Publishing the data, Statistics New Zealand (SNZ) said that despite the fall, which followed six consecutive quarterly rises, the terms of trade was still at its second-highest level since March 1974.
The median forecast of economists in a Reuters poll had been for a fall of 1.7 per cent. The terms of trade measures the amount of imports a fixed amount of exports will purchase.
Import prices rose 4.8 per cent, just slightly above expectations, while export prices rose 4.4 per cent, well above the expected 2.5 per cent.
For the year to June export prices were up 18.8 per cent, the biggest increase in seven years. Import prices were up 7.5 per cent for the year.
Seasonally adjusted export volumes were down 3.7 per cent in the June quarter, while import volumes were up 5.4 per cent.
SNZ said food and beverages export prices had risen 3.8 per cent in the quarter, with meat being the main driver, rising 8.2 per cent. Beef and veal prices rose 12.4 per cent, while lamb, hogget and mutton prices were up 5.2 per cent.
Food and beverages export volumes were down 9.2 per cent with dairy products and casein showing the largest falls.
For the year to June, food and beverages export prices rose 28.1 per cent, the highest ever annual increase since the series started in 1971.
In another indication that dairy prices have stopped rising, SNZ said that despite rises for some dairy prices, the dairy products export index showed a marginal decline in the quarter, the first fall since December 2006. For the year the index rose 56.8 per cent.
Export prices for petroleum and petroleum products rose 28.8 per cent in the June quarter, gathering momentum from increased international prices and a depreciating NZ dollar, SNZ said.
Among imports, petroleum and petroleum product prices were up 17.7 per cent. When those products were excluded, import prices were up 2.5 per cent.

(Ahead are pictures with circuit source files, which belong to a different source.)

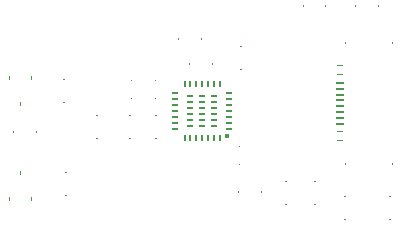
<source format=gbr>
G04 EAGLE Gerber X2 export*
%TF.Part,Single*%
%TF.FileFunction,Paste,Top*%
%TF.FilePolarity,Positive*%
%TF.GenerationSoftware,Autodesk,EAGLE,9.6.2*%
%TF.CreationDate,2022-05-14T18:51:59Z*%
G75*
%MOMM*%
%FSLAX46Y46*%
%LPD*%
%INSolderpaste Top*%
%AMOC8*
5,1,8,0,0,1.08239X$1,22.5*%
G01*
%ADD10R,0.200000X0.000000*%
%ADD11R,0.000000X0.200000*%
%ADD12R,0.560000X0.260000*%
%ADD13R,0.260000X0.560000*%
%ADD14R,0.400000X0.400000*%
%ADD15R,0.000000X0.000000*%
%ADD16R,0.000000X0.400000*%
%ADD17R,0.550000X0.000000*%
%ADD18R,0.642000X0.208000*%
%ADD19R,0.000000X0.180000*%


D10*
X31242000Y14290000D03*
X31242000Y16190000D03*
D11*
X40960000Y19685000D03*
X42860000Y19685000D03*
D12*
X30240000Y9295000D03*
X30240000Y9795000D03*
X30240000Y10295000D03*
X30240000Y10795000D03*
X30240000Y11295000D03*
X30240000Y11795000D03*
X30240000Y12295000D03*
D13*
X29440000Y13095000D03*
X28940000Y13095000D03*
X28440000Y13095000D03*
X27940000Y13095000D03*
X27440000Y13095000D03*
X26940000Y13095000D03*
X26440000Y13095000D03*
D12*
X25640000Y12295000D03*
X25640000Y11795000D03*
X25640000Y11295000D03*
X25640000Y10795000D03*
X25640000Y10295000D03*
X25640000Y9795000D03*
X25640000Y9295000D03*
D13*
X26440000Y8495000D03*
X26940000Y8495000D03*
X27440000Y8495000D03*
X27940000Y8495000D03*
X28440000Y8495000D03*
X28940000Y8495000D03*
X29440000Y8495000D03*
D12*
X28940000Y9545000D03*
X27940000Y9545000D03*
X26940000Y9545000D03*
X28940000Y10045000D03*
X27940000Y10045000D03*
X26940000Y10045000D03*
X28940000Y10545000D03*
X27940000Y10545000D03*
X26940000Y10545000D03*
X28940000Y11045000D03*
X27940000Y11045000D03*
X26940000Y11045000D03*
X28940000Y11545000D03*
X27940000Y11545000D03*
X26940000Y11545000D03*
X28940000Y12045000D03*
X27940000Y12045000D03*
X26940000Y12045000D03*
D14*
X30040000Y8695000D03*
D15*
X31115000Y6235000D03*
X31115000Y7735000D03*
X21971000Y11823000D03*
X21971000Y13323000D03*
X24003000Y11823000D03*
X24003000Y13323000D03*
D16*
X12573000Y11346000D03*
X11623000Y13546000D03*
X13523000Y13546000D03*
X12573000Y5545000D03*
X13523000Y3345000D03*
X11623000Y3345000D03*
D10*
X35052000Y4760000D03*
X35052000Y2860000D03*
D11*
X31054000Y3937000D03*
X32954000Y3937000D03*
D10*
X21844000Y8448000D03*
X21844000Y10348000D03*
X24003000Y8448000D03*
X24003000Y10348000D03*
D11*
X25974000Y16891000D03*
X27874000Y16891000D03*
D10*
X19050000Y8448000D03*
X19050000Y10348000D03*
D11*
X13904000Y9017000D03*
X12004000Y9017000D03*
X28813800Y14782800D03*
X26913800Y14782800D03*
X36515000Y19685000D03*
X38415000Y19685000D03*
D10*
X16256000Y13396000D03*
X16256000Y11496000D03*
X16383000Y3622000D03*
X16383000Y5522000D03*
X40005000Y3490000D03*
X40005000Y1590000D03*
X43815000Y3490000D03*
X43815000Y1590000D03*
X37465000Y4760000D03*
X37465000Y2860000D03*
D17*
X39565000Y8230000D03*
X39565000Y9030000D03*
X39565000Y13830000D03*
X39565000Y14630000D03*
D18*
X39565000Y9680000D03*
X39565000Y13180000D03*
X39565000Y10180000D03*
X39565000Y12680000D03*
X39565000Y10680000D03*
X39565000Y12180000D03*
X39565000Y11180000D03*
X39565000Y11680000D03*
D19*
X40140000Y6320000D03*
X40140000Y16540000D03*
X44070000Y6320000D03*
X44070000Y16540000D03*
M02*

</source>
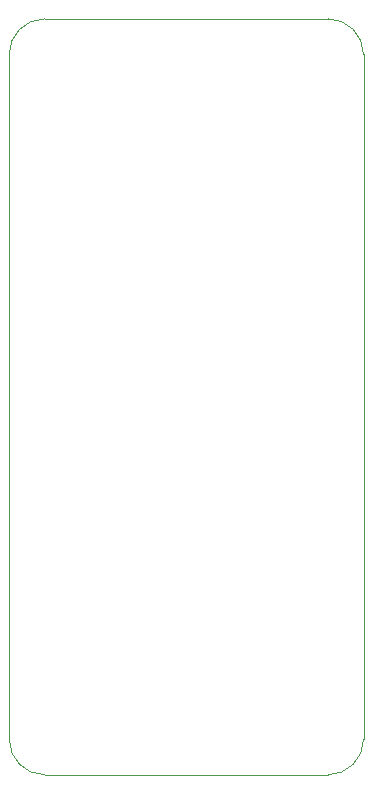
<source format=gbr>
%TF.GenerationSoftware,KiCad,Pcbnew,9.0.0*%
%TF.CreationDate,2025-04-12T21:57:36+03:00*%
%TF.ProjectId,kikad,6b696b61-642e-46b6-9963-61645f706362,rev?*%
%TF.SameCoordinates,Original*%
%TF.FileFunction,Profile,NP*%
%FSLAX46Y46*%
G04 Gerber Fmt 4.6, Leading zero omitted, Abs format (unit mm)*
G04 Created by KiCad (PCBNEW 9.0.0) date 2025-04-12 21:57:36*
%MOMM*%
%LPD*%
G01*
G04 APERTURE LIST*
%TA.AperFunction,Profile*%
%ADD10C,0.050000*%
%TD*%
G04 APERTURE END LIST*
D10*
X193000000Y-57000000D02*
X193000000Y-115000000D01*
X166000000Y-54000000D02*
X190000000Y-54000000D01*
X163000000Y-115000000D02*
X163000000Y-57000000D01*
X190000000Y-118000000D02*
X166000000Y-118000000D01*
X193000000Y-115000000D02*
G75*
G02*
X190000000Y-118000000I-3000000J0D01*
G01*
X166000000Y-118000000D02*
G75*
G02*
X163000000Y-115000000I0J3000000D01*
G01*
X163000000Y-57000000D02*
G75*
G02*
X166000000Y-54000000I3000000J0D01*
G01*
X190000000Y-54000000D02*
G75*
G02*
X193000000Y-57000000I0J-3000000D01*
G01*
M02*

</source>
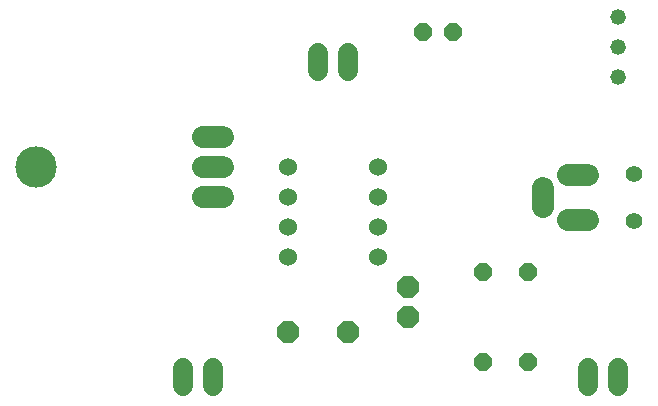
<source format=gbr>
G04 EAGLE Gerber RS-274X export*
G75*
%MOMM*%
%FSLAX34Y34*%
%LPD*%
%INSoldermask Top*%
%IPPOS*%
%AMOC8*
5,1,8,0,0,1.08239X$1,22.5*%
G01*
%ADD10C,1.879600*%
%ADD11C,3.505200*%
%ADD12P,1.951982X8X112.500000*%
%ADD13P,1.951982X8X202.500000*%
%ADD14C,1.524000*%
%ADD15C,1.711200*%
%ADD16P,1.649562X8X22.500000*%
%ADD17P,1.649562X8X112.500000*%
%ADD18P,1.649562X8X292.500000*%
%ADD19C,1.320800*%
%ADD20C,1.853200*%
%ADD21C,1.403200*%


D10*
X84582Y228600D02*
X67818Y228600D01*
X67818Y254000D02*
X84582Y254000D01*
X84582Y279400D02*
X67818Y279400D01*
D11*
X-73660Y254000D03*
D12*
X241300Y127000D03*
X241300Y152400D03*
D13*
X190500Y114300D03*
X139700Y114300D03*
D14*
X139700Y254000D03*
X139700Y228600D03*
X215900Y228600D03*
X215900Y254000D03*
X139700Y203200D03*
X139700Y177800D03*
X215900Y203200D03*
X215900Y177800D03*
D15*
X50800Y83740D02*
X50800Y68660D01*
X76200Y68660D02*
X76200Y83740D01*
D16*
X254000Y368300D03*
X279400Y368300D03*
D15*
X393700Y83740D02*
X393700Y68660D01*
X419100Y68660D02*
X419100Y83740D01*
D17*
X304800Y88900D03*
X304800Y165100D03*
D18*
X342900Y165100D03*
X342900Y88900D03*
D19*
X419100Y330200D03*
X419100Y355600D03*
X419100Y381000D03*
D20*
X354900Y236850D02*
X354900Y220350D01*
X376650Y209600D02*
X393150Y209600D01*
X393150Y247600D02*
X376650Y247600D01*
D21*
X432400Y248600D03*
X432400Y208600D03*
D15*
X165100Y335360D02*
X165100Y350440D01*
X190500Y350440D02*
X190500Y335360D01*
M02*

</source>
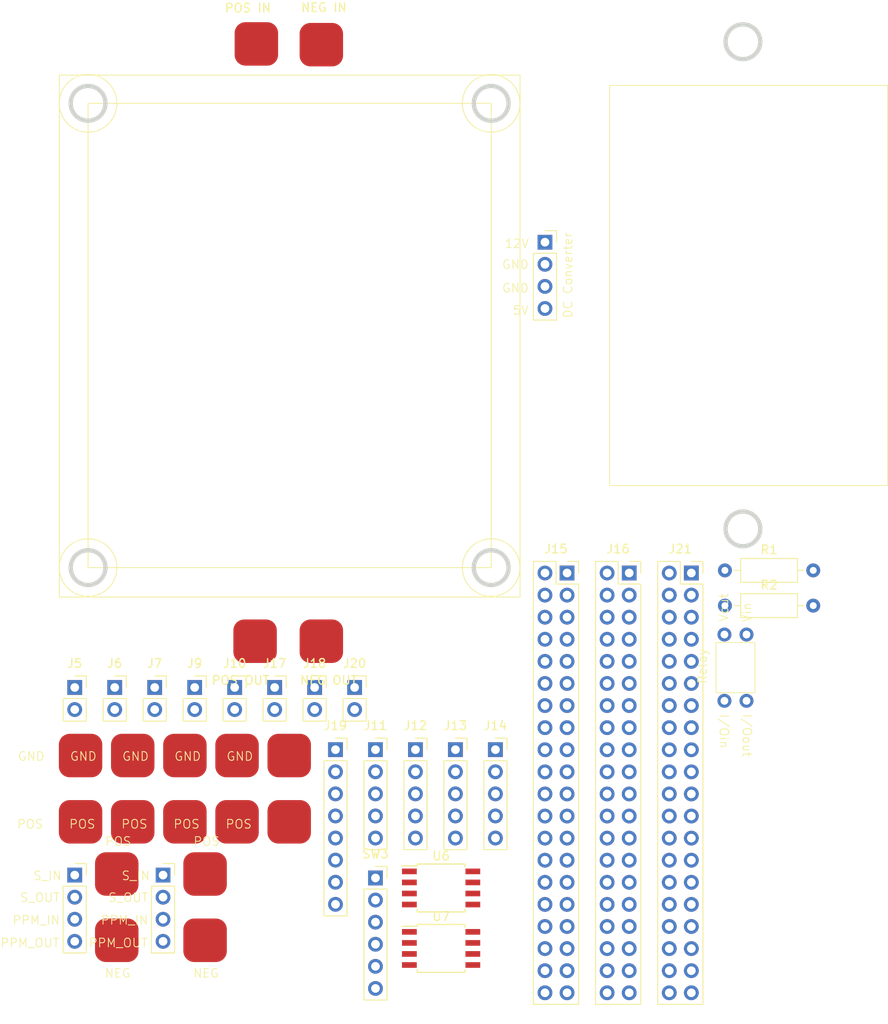
<source format=kicad_pcb>
(kicad_pcb (version 20221018) (generator pcbnew)

  (general
    (thickness 1.6)
  )

  (paper "A4")
  (layers
    (0 "F.Cu" signal)
    (31 "B.Cu" signal)
    (32 "B.Adhes" user "B.Adhesive")
    (33 "F.Adhes" user "F.Adhesive")
    (34 "B.Paste" user)
    (35 "F.Paste" user)
    (36 "B.SilkS" user "B.Silkscreen")
    (37 "F.SilkS" user "F.Silkscreen")
    (38 "B.Mask" user)
    (39 "F.Mask" user)
    (40 "Dwgs.User" user "User.Drawings")
    (41 "Cmts.User" user "User.Comments")
    (42 "Eco1.User" user "User.Eco1")
    (43 "Eco2.User" user "User.Eco2")
    (44 "Edge.Cuts" user)
    (45 "Margin" user)
    (46 "B.CrtYd" user "B.Courtyard")
    (47 "F.CrtYd" user "F.Courtyard")
    (48 "B.Fab" user)
    (49 "F.Fab" user)
    (50 "User.1" user)
    (51 "User.2" user)
    (52 "User.3" user)
    (53 "User.4" user)
    (54 "User.5" user)
    (55 "User.6" user)
    (56 "User.7" user)
    (57 "User.8" user)
    (58 "User.9" user)
  )

  (setup
    (pad_to_mask_clearance 0)
    (pcbplotparams
      (layerselection 0x00010fc_ffffffff)
      (plot_on_all_layers_selection 0x0000000_00000000)
      (disableapertmacros false)
      (usegerberextensions false)
      (usegerberattributes true)
      (usegerberadvancedattributes true)
      (creategerberjobfile true)
      (dashed_line_dash_ratio 12.000000)
      (dashed_line_gap_ratio 3.000000)
      (svgprecision 4)
      (plotframeref false)
      (viasonmask false)
      (mode 1)
      (useauxorigin false)
      (hpglpennumber 1)
      (hpglpenspeed 20)
      (hpglpendiameter 15.000000)
      (dxfpolygonmode true)
      (dxfimperialunits true)
      (dxfusepcbnewfont true)
      (psnegative false)
      (psa4output false)
      (plotreference true)
      (plotvalue true)
      (plotinvisibletext false)
      (sketchpadsonfab false)
      (subtractmaskfromsilk false)
      (outputformat 1)
      (mirror false)
      (drillshape 1)
      (scaleselection 1)
      (outputdirectory "")
    )
  )

  (net 0 "")
  (net 1 "GND")
  (net 2 "Net-(J1-Pin_2)")
  (net 3 "Net-(J2-Pin_2)")
  (net 4 "Net-(J3-Pin_2)")
  (net 5 "Net-(J4-Pin_2)")
  (net 6 "+12V")
  (net 7 "Net-(J10-Pin_1)")
  (net 8 "Net-(J11-Pin_1)")
  (net 9 "Net-(J11-Pin_2)")
  (net 10 "Net-(J11-Pin_3)")
  (net 11 "Net-(J11-Pin_4)")
  (net 12 "Net-(J11-Pin_5)")
  (net 13 "Net-(J12-Pin_1)")
  (net 14 "Net-(J12-Pin_2)")
  (net 15 "Net-(J12-Pin_3)")
  (net 16 "Net-(J12-Pin_4)")
  (net 17 "Net-(J12-Pin_5)")
  (net 18 "1")
  (net 19 "+5VDC")
  (net 20 "3")
  (net 21 "5")
  (net 22 "7")
  (net 23 "8")
  (net 24 "10")
  (net 25 "11")
  (net 26 "12")
  (net 27 "13")
  (net 28 "15")
  (net 29 "16")
  (net 30 "17")
  (net 31 "18")
  (net 32 "19")
  (net 33 "21")
  (net 34 "22")
  (net 35 "23")
  (net 36 "24")
  (net 37 "26")
  (net 38 "27")
  (net 39 "28")
  (net 40 "29")
  (net 41 "31")
  (net 42 "32")
  (net 43 "33")
  (net 44 "35")
  (net 45 "36")
  (net 46 "37")
  (net 47 "38")
  (net 48 "40")
  (net 49 "Net-(J17-Pin_2)")
  (net 50 "Net-(J20-Pin_1)")
  (net 51 "Net-(U5-I{slash}O_out)")
  (net 52 "Net-(SW3A-A)")
  (net 53 "unconnected-(U1-SWITCH_IN-Pad3)")
  (net 54 "unconnected-(U1-SWITCH_OUT-Pad4)")
  (net 55 "unconnected-(U1-PPM_IN-Pad5)")
  (net 56 "unconnected-(U1-PPM_OUT-Pad6)")
  (net 57 "unconnected-(U2-SWITCH_IN-Pad3)")
  (net 58 "unconnected-(U2-SWITCH_OUT-Pad4)")
  (net 59 "unconnected-(U2-PPM_IN-Pad5)")
  (net 60 "unconnected-(U2-PPM_OUT-Pad6)")
  (net 61 "unconnected-(U6-~{RESET}{slash}PB5-Pad1)")
  (net 62 "unconnected-(U6-XTAL1{slash}PB3-Pad2)")
  (net 63 "unconnected-(U6-XTAL2{slash}PB4-Pad3)")
  (net 64 "unconnected-(U6-PB1-Pad6)")
  (net 65 "unconnected-(U7-~{RESET}{slash}PB5-Pad1)")
  (net 66 "unconnected-(U7-XTAL1{slash}PB3-Pad2)")
  (net 67 "unconnected-(U7-XTAL2{slash}PB4-Pad3)")
  (net 68 "unconnected-(U7-PB1-Pad6)")

  (footprint "Resistor_THT:R_Axial_DIN0207_L6.3mm_D2.5mm_P10.16mm_Horizontal" (layer "F.Cu") (at 175.968652 131.558477))

  (footprint "Connector_PinSocket_2.54mm:PinSocket_1x06_P2.54mm_Vertical" (layer "F.Cu") (at 135.768652 166.918477))

  (footprint "Package_SO:SOIC-8W_5.3x5.3mm_P1.27mm" (layer "F.Cu") (at 143.318652 175.018477))

  (footprint "Library:BATTERY" (layer "F.Cu") (at 125.843652 155.383477))

  (footprint "Connector_PinSocket_2.54mm:PinSocket_1x02_P2.54mm_Vertical" (layer "F.Cu") (at 133.368652 145.018477))

  (footprint "Connector_PinSocket_2.54mm:PinSocket_1x02_P2.54mm_Vertical" (layer "F.Cu") (at 128.768652 145.018477))

  (footprint "Package_SO:SOIC-8W_5.3x5.3mm_P1.27mm" (layer "F.Cu") (at 143.318652 168.068477))

  (footprint "Connector_PinSocket_2.54mm:PinSocket_2x20_P2.54mm_Vertical" (layer "F.Cu") (at 157.808652 131.858477))

  (footprint "Library:BATTERY" (layer "F.Cu") (at 119.843652 155.383477))

  (footprint "Connector_PinSocket_2.54mm:PinSocket_1x02_P2.54mm_Vertical" (layer "F.Cu") (at 101.168652 145.018477))

  (footprint "Resistor_THT:R_Axial_DIN0207_L6.3mm_D2.5mm_P10.16mm_Horizontal" (layer "F.Cu") (at 175.968652 135.608477))

  (footprint "Library:SS_Relay" (layer "F.Cu") (at 177.92092 142.902886))

  (footprint "Library:ESC" (layer "F.Cu") (at 100.925349 169.003477))

  (footprint "Connector_PinSocket_2.54mm:PinSocket_1x02_P2.54mm_Vertical" (layer "F.Cu") (at 110.368652 145.018477))

  (footprint "Library:ESC" (layer "F.Cu") (at 111.087046 169.003477))

  (footprint "Connector_PinSocket_2.54mm:PinSocket_1x08_P2.54mm_Vertical" (layer "F.Cu") (at 131.168652 152.168477))

  (footprint "Connector_PinSocket_2.54mm:PinSocket_1x02_P2.54mm_Vertical" (layer "F.Cu") (at 119.568652 145.018477))

  (footprint "Library:Buck_Converter" (layer "F.Cu") (at 124.46 104.14))

  (footprint "Connector_PinSocket_2.54mm:PinSocket_1x02_P2.54mm_Vertical" (layer "F.Cu") (at 124.168652 145.018477))

  (footprint "Connector_PinSocket_2.54mm:PinSocket_1x05_P2.54mm_Vertical" (layer "F.Cu") (at 144.968652 152.168477))

  (footprint "Library:DC-DC_Converter" (layer "F.Cu") (at 154.058652 96.401362))

  (footprint "Connector_PinSocket_2.54mm:PinSocket_1x05_P2.54mm_Vertical" (layer "F.Cu") (at 140.368652 152.168477))

  (footprint "Connector_PinSocket_2.54mm:PinSocket_1x02_P2.54mm_Vertical" (layer "F.Cu") (at 114.968652 145.018477))

  (footprint "Library:BATTERY" (layer "F.Cu") (at 113.843652 155.383477))

  (footprint "Library:BATTERY" (layer "F.Cu") (at 101.843652 155.383477))

  (footprint "Connector_PinSocket_2.54mm:PinSocket_2x20_P2.54mm_Vertical" (layer "F.Cu") (at 172.108652 131.858477))

  (footprint "Library:BATTERY" (layer "F.Cu") (at 107.843652 155.383477))

  (footprint "Connector_PinSocket_2.54mm:PinSocket_1x02_P2.54mm_Vertical" (layer "F.Cu") (at 105.768652 145.018477))

  (footprint "Connector_PinSocket_2.54mm:PinSocket_2x20_P2.54mm_Vertical" (layer "F.Cu") (at 164.958652 131.858477))

  (footprint "Connector_PinSocket_2.54mm:PinSocket_1x05_P2.54mm_Vertical" (layer "F.Cu") (at 149.568652 152.168477))

  (footprint "Connector_PinSocket_2.54mm:PinSocket_1x05_P2.54mm_Vertical" (layer "F.Cu") (at 135.768652 152.168477))

)

</source>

Import prices for non-fuel crude materials were up 24.9 per cent, the largest quarterly rise in 33 years, with significant price rises for key fertiliser ingredients, aluminium oxide, and vegetable oils driving up the index.
SNZ said major factors in the rise in import volumes were an oil rig and a floating platform with a combined value of $477 million.
Deutsche Bank chief economist Darren Gibbs said the terms of trade had held up better than he expected.
But the not so good news was that net exports were even weaker, which made it more likely gross domestic product would be negative, and probably substantially negative, in the second quarter.